Exercise: Only the pictures are to be left out; return the rest of the data exactly as it stands.

Exercise data:
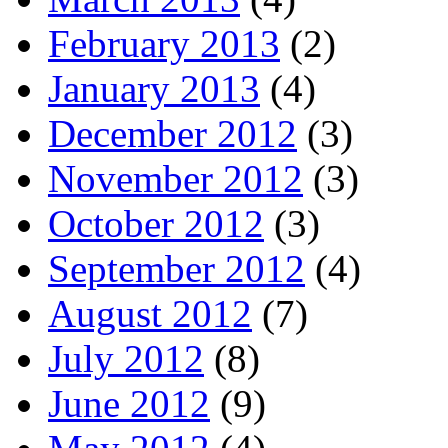
February 2013
(2)
January 2013
(4)
December 2012
(3)
November 2012
(3)
October 2012
(3)
September 2012
(4)
August 2012
(7)
July 2012
(8)
June 2012
(9)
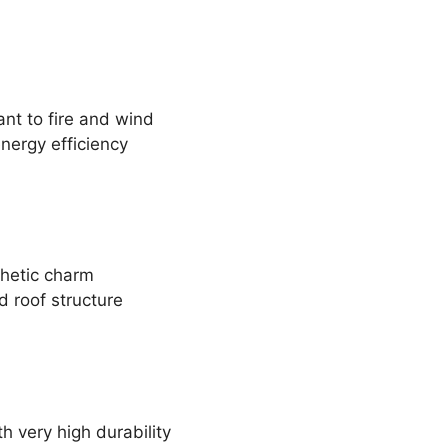
ant to fire and wind
energy efficiency
thetic charm
d roof structure
h very high durability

Output for this task:
February 2013
(2)
January 2013
(4)
December 2012
(3)
November 2012
(3)
October 2012
(3)
September 2012
(4)
August 2012
(7)
July 2012
(8)
June 2012
(9)
ant to fire and wind
energy efficiency
thetic charm
d roof structure
h very high durability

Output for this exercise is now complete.